Dirk Bogarde, West of Sunset. Quite apart from California Horrors, we have the Everywhere Hhorrors attached to being old and unneeded and unwanted and poor and infirm and unable to get about. To counteract which, we read
Pema Chodron, The Wisdom of No Escape. Time was, Buddhist books by westerners put me off. Was reading the wrong westerners, I suppose. Buddhism by easterners (Thich Nhat Hanh, the Dalai Lama, any Japanese zen master you can name) is-- I don't know how to say it, but remember Liza Dalby's account of learning to sing geisha songs that seemed to hit notes that lay *between* the western notes her ear was used to. I'm not on the right wavelength, and the words seem thin, pale, and not to be referring to anything I can imagine. Thus, some bread and butter Tibetan Buddhism is required, and Chodron is a pretty good place to start.

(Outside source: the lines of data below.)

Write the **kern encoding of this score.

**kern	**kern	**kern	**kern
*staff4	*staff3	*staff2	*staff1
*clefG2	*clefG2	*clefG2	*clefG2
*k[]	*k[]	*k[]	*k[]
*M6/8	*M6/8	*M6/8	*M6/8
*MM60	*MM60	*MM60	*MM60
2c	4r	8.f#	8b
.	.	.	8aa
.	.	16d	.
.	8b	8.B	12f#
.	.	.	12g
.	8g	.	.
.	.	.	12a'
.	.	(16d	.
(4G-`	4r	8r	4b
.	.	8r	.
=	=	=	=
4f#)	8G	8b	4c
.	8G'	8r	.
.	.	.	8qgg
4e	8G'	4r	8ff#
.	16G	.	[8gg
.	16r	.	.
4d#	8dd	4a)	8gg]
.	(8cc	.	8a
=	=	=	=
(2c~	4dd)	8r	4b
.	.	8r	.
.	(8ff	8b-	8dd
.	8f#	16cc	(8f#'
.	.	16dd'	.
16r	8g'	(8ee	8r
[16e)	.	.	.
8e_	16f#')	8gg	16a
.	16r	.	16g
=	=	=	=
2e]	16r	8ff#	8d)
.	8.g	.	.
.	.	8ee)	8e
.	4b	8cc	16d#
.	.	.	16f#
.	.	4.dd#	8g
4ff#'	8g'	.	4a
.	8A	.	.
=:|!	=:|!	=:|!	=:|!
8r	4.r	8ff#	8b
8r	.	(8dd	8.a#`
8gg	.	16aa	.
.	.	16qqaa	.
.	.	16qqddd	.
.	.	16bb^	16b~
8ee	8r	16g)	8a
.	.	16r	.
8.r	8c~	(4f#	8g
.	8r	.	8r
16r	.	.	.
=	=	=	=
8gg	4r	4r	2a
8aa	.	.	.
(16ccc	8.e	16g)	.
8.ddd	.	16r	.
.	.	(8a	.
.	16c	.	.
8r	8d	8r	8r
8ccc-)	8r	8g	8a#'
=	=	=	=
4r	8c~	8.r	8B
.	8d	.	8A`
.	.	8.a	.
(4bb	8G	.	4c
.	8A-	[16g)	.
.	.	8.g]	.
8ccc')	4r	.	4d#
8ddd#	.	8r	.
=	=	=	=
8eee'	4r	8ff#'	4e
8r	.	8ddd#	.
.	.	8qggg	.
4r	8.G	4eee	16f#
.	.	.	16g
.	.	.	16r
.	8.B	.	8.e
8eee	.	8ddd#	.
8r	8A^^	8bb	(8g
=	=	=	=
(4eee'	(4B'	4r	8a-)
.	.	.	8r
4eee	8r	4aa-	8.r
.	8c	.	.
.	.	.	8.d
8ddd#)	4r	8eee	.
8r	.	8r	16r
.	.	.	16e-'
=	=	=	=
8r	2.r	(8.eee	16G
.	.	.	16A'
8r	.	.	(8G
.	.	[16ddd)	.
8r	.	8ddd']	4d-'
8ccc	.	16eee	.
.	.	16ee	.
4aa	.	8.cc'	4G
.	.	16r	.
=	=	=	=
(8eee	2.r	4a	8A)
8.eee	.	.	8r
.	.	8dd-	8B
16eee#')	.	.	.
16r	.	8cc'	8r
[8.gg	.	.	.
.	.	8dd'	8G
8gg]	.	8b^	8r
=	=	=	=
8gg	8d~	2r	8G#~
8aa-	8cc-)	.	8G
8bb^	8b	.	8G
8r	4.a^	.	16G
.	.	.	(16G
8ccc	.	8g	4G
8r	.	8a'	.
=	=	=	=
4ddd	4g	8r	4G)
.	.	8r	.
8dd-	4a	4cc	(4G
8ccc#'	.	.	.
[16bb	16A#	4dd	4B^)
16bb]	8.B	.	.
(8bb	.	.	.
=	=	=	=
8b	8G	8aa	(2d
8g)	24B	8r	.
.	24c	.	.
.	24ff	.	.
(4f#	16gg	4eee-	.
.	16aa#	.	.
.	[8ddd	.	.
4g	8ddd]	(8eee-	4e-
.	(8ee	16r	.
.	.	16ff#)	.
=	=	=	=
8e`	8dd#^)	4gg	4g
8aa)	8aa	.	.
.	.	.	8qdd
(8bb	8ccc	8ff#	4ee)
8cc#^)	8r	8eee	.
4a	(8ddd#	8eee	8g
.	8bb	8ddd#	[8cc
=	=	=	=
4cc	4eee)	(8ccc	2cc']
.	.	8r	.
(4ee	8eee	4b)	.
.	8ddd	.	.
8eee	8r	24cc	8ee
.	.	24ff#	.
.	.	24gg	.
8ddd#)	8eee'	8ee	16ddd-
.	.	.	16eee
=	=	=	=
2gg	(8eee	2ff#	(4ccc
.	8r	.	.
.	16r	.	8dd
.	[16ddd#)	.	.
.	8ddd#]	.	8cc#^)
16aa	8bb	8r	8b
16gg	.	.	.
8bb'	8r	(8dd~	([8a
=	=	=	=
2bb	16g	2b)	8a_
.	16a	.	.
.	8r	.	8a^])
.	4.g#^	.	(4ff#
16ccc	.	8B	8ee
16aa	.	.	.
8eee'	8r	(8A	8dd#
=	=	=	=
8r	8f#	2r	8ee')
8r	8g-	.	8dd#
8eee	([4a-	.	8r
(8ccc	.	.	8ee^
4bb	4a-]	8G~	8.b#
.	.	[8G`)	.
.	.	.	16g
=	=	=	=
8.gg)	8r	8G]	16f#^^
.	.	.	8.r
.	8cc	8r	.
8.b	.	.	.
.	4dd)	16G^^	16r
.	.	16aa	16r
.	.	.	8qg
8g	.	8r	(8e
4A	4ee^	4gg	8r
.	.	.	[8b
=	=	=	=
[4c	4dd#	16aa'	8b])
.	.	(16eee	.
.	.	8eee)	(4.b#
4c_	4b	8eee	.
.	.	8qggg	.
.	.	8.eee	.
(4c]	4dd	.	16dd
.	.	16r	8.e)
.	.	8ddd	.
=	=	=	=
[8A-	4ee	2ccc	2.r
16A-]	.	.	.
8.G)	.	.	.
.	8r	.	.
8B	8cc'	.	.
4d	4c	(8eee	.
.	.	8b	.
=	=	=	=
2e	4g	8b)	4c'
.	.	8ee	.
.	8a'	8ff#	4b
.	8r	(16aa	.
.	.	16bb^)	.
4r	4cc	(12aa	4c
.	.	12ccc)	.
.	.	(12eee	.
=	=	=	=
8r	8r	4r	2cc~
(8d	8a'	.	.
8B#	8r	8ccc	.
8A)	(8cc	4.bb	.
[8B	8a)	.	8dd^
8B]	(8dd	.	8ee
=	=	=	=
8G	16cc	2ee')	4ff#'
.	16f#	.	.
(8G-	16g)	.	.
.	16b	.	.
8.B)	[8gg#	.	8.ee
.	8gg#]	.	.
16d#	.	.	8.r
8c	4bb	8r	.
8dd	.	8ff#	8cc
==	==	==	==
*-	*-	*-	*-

Only don't start with Start Where You Are, which is running off Tibetan lojong teachings whose background you need to know something about. And don't start with Goodreads, because now Google has it, it wants to load stuff that won't load.
What are you reading now?
Okamoto Kidou, The Curious Casebook of Inspector Hanshichi. A marvellous book discovered from one of
What will you read next?
The Quincunx, which I started but dropped when Hanshichi came in at the library.